┏━━
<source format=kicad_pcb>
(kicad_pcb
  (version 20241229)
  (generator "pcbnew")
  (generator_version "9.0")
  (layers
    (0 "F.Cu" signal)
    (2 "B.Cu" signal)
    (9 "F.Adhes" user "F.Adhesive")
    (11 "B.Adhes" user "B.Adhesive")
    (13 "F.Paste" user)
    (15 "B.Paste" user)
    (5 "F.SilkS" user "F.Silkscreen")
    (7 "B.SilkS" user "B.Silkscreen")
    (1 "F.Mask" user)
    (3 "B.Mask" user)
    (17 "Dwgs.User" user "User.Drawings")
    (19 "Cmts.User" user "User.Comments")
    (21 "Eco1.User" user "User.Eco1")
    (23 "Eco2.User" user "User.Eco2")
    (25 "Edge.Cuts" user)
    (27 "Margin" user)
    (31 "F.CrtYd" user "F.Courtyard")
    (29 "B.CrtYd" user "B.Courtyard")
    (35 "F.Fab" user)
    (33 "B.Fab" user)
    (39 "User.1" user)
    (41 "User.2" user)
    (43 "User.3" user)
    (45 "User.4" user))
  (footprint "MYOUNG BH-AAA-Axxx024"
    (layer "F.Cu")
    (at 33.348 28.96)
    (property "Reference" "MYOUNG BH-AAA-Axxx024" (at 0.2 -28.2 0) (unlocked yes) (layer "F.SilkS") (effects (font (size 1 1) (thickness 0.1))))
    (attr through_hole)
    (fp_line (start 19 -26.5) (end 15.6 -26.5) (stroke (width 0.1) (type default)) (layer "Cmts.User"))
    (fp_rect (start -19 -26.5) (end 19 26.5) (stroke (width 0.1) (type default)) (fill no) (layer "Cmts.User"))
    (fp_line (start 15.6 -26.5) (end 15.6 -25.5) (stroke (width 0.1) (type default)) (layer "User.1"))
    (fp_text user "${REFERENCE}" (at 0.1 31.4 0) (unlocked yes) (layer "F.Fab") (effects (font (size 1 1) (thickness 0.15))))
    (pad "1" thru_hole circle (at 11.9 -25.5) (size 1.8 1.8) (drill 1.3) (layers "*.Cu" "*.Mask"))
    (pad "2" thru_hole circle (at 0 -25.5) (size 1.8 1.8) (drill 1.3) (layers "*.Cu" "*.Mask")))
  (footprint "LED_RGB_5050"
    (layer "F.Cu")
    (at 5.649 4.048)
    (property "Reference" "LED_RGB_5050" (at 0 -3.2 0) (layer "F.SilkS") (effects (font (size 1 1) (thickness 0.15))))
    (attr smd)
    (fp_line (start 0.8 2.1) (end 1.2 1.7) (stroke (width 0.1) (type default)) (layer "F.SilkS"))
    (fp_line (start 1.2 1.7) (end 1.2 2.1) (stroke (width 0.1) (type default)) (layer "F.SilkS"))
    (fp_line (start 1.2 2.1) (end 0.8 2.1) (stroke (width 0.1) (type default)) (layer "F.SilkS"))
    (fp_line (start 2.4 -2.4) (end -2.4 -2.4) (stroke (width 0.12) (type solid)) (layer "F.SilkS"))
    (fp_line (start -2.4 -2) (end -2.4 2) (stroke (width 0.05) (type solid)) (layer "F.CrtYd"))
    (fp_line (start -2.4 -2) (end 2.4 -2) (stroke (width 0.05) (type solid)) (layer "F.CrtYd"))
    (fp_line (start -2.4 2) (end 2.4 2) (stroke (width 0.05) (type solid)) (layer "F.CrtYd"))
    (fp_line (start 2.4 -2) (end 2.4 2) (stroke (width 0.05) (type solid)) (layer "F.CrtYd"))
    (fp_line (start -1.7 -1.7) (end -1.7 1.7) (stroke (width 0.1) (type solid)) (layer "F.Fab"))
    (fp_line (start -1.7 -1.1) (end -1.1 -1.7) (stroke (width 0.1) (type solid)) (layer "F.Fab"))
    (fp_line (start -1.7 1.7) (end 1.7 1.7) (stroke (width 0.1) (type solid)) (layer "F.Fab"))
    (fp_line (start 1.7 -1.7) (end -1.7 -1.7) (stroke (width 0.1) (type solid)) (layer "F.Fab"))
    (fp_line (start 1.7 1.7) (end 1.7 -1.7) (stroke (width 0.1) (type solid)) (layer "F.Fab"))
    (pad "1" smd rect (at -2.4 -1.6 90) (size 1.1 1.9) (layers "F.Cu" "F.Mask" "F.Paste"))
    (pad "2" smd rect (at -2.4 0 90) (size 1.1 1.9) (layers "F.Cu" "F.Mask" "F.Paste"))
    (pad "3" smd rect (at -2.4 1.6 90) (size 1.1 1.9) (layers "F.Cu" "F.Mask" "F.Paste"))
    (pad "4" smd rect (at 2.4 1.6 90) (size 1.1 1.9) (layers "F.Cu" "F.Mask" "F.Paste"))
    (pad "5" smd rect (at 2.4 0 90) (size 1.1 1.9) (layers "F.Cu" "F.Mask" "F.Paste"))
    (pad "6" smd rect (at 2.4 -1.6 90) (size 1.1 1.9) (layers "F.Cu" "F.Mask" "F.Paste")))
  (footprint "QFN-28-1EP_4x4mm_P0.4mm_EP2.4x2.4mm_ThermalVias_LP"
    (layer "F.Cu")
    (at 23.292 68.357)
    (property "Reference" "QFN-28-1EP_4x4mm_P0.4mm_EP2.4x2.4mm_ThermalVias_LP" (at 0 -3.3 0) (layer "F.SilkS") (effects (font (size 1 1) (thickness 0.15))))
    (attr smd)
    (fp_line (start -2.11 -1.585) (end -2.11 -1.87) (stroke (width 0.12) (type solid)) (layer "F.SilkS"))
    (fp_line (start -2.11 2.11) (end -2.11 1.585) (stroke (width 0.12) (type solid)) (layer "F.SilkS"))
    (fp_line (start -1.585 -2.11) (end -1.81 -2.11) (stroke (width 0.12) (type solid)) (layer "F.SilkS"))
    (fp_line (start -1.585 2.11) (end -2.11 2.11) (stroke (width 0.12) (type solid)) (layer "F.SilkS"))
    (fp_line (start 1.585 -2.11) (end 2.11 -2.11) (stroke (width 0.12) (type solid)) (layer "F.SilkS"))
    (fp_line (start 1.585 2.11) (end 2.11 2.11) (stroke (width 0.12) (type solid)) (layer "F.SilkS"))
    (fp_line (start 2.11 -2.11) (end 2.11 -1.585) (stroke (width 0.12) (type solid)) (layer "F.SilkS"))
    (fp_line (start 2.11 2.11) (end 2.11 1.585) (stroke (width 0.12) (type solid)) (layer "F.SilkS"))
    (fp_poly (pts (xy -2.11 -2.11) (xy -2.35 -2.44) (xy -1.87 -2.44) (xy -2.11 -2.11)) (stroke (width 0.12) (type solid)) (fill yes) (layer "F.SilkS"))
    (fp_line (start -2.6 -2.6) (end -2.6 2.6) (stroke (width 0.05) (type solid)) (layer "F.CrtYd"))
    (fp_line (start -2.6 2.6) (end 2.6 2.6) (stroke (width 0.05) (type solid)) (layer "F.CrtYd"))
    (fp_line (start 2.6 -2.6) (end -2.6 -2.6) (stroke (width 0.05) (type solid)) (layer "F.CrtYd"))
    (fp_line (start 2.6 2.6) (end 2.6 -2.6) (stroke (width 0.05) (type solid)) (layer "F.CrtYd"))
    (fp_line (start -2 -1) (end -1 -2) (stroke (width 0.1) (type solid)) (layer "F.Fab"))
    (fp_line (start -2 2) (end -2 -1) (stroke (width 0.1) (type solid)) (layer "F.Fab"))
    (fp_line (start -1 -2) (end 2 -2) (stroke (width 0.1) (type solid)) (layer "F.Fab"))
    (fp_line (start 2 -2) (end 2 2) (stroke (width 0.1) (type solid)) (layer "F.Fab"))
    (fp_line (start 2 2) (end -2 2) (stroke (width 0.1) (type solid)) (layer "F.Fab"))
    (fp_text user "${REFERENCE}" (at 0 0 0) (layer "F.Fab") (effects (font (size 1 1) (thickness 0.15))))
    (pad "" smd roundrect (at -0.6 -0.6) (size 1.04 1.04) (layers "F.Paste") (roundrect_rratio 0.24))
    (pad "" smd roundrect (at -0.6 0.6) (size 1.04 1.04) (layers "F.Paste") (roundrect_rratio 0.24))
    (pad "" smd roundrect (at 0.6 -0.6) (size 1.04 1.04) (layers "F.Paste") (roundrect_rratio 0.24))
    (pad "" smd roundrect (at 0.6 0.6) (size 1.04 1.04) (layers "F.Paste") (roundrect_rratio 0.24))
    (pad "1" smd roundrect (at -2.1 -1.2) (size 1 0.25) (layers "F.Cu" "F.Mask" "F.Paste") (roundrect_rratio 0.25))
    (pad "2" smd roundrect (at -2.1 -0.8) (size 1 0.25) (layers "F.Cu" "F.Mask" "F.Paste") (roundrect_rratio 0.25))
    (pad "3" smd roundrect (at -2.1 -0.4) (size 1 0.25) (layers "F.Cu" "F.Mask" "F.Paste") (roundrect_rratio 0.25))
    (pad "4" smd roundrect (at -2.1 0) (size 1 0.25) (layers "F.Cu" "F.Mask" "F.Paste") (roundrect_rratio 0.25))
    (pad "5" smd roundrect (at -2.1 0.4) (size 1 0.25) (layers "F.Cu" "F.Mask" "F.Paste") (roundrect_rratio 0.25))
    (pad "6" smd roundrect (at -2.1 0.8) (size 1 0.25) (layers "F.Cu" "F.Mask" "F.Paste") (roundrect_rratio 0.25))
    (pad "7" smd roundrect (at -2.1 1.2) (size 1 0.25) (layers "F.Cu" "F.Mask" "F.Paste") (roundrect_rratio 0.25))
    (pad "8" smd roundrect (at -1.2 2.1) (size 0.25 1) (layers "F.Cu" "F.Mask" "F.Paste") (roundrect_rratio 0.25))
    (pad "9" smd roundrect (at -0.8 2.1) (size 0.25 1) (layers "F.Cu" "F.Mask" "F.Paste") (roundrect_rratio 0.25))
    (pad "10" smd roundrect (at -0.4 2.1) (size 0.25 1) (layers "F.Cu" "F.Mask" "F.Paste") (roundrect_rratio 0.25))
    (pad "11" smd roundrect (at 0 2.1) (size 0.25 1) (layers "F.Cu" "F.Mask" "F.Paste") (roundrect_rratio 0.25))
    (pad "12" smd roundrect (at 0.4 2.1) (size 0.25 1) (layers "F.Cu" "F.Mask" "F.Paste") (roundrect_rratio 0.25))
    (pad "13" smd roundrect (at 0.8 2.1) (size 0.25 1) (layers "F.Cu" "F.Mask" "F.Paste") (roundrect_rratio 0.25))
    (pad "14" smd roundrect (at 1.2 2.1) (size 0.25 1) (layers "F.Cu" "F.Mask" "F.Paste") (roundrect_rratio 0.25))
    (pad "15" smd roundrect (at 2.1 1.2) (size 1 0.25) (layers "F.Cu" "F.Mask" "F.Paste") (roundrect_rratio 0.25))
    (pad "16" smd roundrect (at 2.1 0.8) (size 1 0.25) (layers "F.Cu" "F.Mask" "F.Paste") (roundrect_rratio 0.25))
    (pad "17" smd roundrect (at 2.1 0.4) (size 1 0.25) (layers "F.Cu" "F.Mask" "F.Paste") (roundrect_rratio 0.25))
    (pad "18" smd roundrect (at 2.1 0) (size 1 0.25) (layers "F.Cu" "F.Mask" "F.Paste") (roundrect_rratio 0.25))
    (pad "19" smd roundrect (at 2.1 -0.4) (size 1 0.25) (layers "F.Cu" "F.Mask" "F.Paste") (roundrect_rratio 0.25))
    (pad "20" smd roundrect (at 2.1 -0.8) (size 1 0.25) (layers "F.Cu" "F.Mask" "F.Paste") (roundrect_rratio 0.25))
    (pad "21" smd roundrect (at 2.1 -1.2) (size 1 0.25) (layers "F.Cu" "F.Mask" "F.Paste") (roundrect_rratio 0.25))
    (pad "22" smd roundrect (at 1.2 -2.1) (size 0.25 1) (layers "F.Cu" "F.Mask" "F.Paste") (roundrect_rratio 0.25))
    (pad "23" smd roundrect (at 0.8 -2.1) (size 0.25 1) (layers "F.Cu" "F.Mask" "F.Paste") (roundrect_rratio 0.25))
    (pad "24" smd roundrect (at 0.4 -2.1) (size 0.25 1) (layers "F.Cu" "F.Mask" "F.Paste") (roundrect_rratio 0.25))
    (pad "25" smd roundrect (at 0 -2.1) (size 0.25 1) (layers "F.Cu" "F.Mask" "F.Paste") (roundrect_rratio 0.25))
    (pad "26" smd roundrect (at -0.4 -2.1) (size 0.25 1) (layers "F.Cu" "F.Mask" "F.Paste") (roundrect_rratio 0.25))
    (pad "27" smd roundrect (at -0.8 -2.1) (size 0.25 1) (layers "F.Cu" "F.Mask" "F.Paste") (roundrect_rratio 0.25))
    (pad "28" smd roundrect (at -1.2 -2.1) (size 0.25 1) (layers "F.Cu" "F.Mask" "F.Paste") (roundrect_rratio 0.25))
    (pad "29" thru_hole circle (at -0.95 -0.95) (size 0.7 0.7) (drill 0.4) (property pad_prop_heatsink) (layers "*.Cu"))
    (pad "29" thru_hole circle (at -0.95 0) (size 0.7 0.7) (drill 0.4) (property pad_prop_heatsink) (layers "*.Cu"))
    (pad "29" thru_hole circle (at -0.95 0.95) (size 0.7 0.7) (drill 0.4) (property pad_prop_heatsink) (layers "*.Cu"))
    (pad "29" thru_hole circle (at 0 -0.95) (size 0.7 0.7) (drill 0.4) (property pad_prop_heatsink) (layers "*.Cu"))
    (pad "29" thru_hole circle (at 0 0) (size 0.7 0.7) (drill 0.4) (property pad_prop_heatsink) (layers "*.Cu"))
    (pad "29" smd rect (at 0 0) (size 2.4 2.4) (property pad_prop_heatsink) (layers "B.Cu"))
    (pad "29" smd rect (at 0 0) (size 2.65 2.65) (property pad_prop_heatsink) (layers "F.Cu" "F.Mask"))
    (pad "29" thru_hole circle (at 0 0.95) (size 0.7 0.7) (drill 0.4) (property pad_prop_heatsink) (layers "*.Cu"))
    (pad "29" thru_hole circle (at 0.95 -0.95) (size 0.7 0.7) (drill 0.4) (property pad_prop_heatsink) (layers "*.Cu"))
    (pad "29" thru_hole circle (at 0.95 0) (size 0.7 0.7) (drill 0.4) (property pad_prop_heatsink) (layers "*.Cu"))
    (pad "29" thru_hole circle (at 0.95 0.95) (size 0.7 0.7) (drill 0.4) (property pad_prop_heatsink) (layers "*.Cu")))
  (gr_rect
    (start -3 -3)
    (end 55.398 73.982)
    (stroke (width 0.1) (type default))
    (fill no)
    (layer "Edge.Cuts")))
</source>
┗━━
The lines above starting at the one that contains "(at 33.348 28.96)" and ending at the one that contains "(fp_line (start -2.4 -2) (end -2.4" must be transcribed exactly, and no other lines may appear.

    (at 33.348 28.96)
    (property "Reference" "MYOUNG BH-AAA-Axxx024" (at 0.2 -28.2 0) (unlocked yes) (layer "F.SilkS") (effects (font (size 1 1) (thickness 0.1))))
    (attr through_hole)
    (fp_line (start 19 -26.5) (end 15.6 -26.5) (stroke (width 0.1) (type default)) (layer "Cmts.User"))
    (fp_rect (start -19 -26.5) (end 19 26.5) (stroke (width 0.1) (type default)) (fill no) (layer "Cmts.User"))
    (fp_line (start 15.6 -26.5) (end 15.6 -25.5) (stroke (width 0.1) (type default)) (layer "User.1"))
    (fp_text user "${REFERENCE}" (at 0.1 31.4 0) (unlocked yes) (layer "F.Fab") (effects (font (size 1 1) (thickness 0.15))))
    (pad "1" thru_hole circle (at 11.9 -25.5) (size 1.8 1.8) (drill 1.3) (layers "*.Cu" "*.Mask"))
    (pad "2" thru_hole circle (at 0 -25.5) (size 1.8 1.8) (drill 1.3) (layers "*.Cu" "*.Mask")))
  (footprint "LED_RGB_5050"
    (layer "F.Cu")
    (at 5.649 4.048)
    (property "Reference" "LED_RGB_5050" (at 0 -3.2 0) (layer "F.SilkS") (effects (font (size 1 1) (thickness 0.15))))
    (attr smd)
    (fp_line (start 0.8 2.1) (end 1.2 1.7) (stroke (width 0.1) (type default)) (layer "F.SilkS"))
    (fp_line (start 1.2 1.7) (end 1.2 2.1) (stroke (width 0.1) (type default)) (layer "F.SilkS"))
    (fp_line (start 1.2 2.1) (end 0.8 2.1) (stroke (width 0.1) (type default)) (layer "F.SilkS"))
    (fp_line (start 2.4 -2.4) (end -2.4 -2.4) (stroke (width 0.12) (type solid)) (layer "F.SilkS"))
    (fp_line (start -2.4 -2) (end -2.4 2) (stroke (width 0.05) (type solid)) (layer "F.CrtYd"))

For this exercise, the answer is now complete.